Revised licensing fees set forth in Schedule 1 range from $800 for smaller home-based vessels to $24,000 for certain foreign-based term charter vessels, with additional per-charter and administrative fees tied to vessel size and usage. Section 5(b) of the Act expired on November 1, 2025.
Project Fair Waters peeved
While the UK review examined governance and oversight matters in the Virgin Islands, Project Fair Waters, a coalition of US Virgin Islands marine, tourism, and small-business stakeholders, said in a statement dated January 25 that the review failed to consider the regional trade consequences of the CRVL Act, particularly its effects on the neighbouring USVI economy.
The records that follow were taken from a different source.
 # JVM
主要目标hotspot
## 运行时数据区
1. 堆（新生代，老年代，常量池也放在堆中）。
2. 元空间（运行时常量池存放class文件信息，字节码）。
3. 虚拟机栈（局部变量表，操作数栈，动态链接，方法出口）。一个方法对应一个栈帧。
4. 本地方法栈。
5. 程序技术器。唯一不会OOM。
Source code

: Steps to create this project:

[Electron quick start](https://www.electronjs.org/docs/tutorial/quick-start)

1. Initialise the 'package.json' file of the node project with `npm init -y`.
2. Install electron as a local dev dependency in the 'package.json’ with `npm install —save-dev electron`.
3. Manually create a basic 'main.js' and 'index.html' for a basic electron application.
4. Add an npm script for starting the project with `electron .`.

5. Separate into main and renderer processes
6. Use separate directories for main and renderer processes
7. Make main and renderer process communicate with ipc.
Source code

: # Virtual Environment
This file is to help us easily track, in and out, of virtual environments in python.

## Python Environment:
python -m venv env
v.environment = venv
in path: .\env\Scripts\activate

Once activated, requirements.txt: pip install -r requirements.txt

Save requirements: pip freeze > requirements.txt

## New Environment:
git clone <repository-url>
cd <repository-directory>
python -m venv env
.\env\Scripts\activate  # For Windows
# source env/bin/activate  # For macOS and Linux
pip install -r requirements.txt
Project Fair Waters cited the USTR’s Sixteenth Report to Congress on the Operation of the Caribbean Basin Economic Recovery Act (CBERA), which documents that the CRVL Act increased fees on foreign charter vessels entering VI waters by up to 4,000%. According to the report, the affected marine-charter industry supports as many as 5,000 jobs in the US Virgin Islands and contributes approximately $166 million annually to the territory’s economy.
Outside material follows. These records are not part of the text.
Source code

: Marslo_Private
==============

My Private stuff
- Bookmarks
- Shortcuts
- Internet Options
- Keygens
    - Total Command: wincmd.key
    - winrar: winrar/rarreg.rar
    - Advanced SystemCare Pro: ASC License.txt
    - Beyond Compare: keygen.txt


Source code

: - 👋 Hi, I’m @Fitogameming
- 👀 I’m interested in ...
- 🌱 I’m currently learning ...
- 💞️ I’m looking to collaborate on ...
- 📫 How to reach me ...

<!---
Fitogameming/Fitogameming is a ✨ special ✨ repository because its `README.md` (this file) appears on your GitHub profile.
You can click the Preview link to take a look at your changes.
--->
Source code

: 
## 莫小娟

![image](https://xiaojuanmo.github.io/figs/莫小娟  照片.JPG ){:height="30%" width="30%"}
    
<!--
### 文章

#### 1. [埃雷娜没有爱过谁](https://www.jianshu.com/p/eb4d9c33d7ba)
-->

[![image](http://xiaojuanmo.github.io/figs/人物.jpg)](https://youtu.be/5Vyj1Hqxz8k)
The USTR report further references cases involving the “expropriation or seizure of US Virgin Islands citizen-owned property” and notes that CBERA authorises the President to “terminate, limit, suspend, or withdraw” benefits if eligibility conditions are not met.
“A 4,000% charter-fee hike should have been front and centre in the UK’s BVI review—it is squeezing USVI operators and marine-tourism jobs. London should press for swift repeal of the CRVL regime and restore fair, reciprocal access across the Greater Virgin Islands,” said Kosei Ohno, lead of Project Fair Waters and president of Crown Bay Marina.
Beyond fee increases, the coalition cited additional restrictions imposed by the Act, including charter-frequency caps, duration limits, and customs requirements that do not apply to comparable operations in US waters. Project Fair Waters said these measures compound economic pressure on USVI operators and disrupt long-standing marine-trade integration between the two neighbouring territories.
The coalition also pointed to a unified response from Governor Albert A. Bryan Jr and the 36th Legislature of the US Virgin Islands, who have characterised the dispute as a federal trade matter and supported formal engagement with US agencies. Project Fair Waters said coordination with territorial leadership has been key to elevating the issue through appropriate federal and diplomatic channels.
Federal partners cited by the coalition include the US Departments of State and Commerce and the Small Business Administration, whose interagency analysis identified not only excessive and discriminatory fees, but also structural restrictions affecting charter operations.
Project Fair Waters noted that the USVI–BVI marine-trade dispute was not addressed during the January 13, 2026, House of Lords Constitutional Committee hearing, despite broader discussions of BVI governance. During that session, Lord Foulkes of Cumnock called for “stronger action against the BVI,” while Stephen J. Doughty MP, the UK Minister for the Overseas Territories, said, “We have a candid and direct conversation with BVI” and that the UK “always reserve[s] the right to take further action” if obligations are not met.
Doughty also referenced recent UK engagement involving the Falkland Islands, where post-Brexit trade discussions led to a reduction of a 41% tariff to 10% in 2025 under the US–UK Economic Prosperity Deal.
“That experience shows how quickly technical oversights can be resolved when partners engage through established channels,” said Michelle T. Meade of Meade Law. “A similarly prompt and coordinated correction is both reasonable and attainable here.”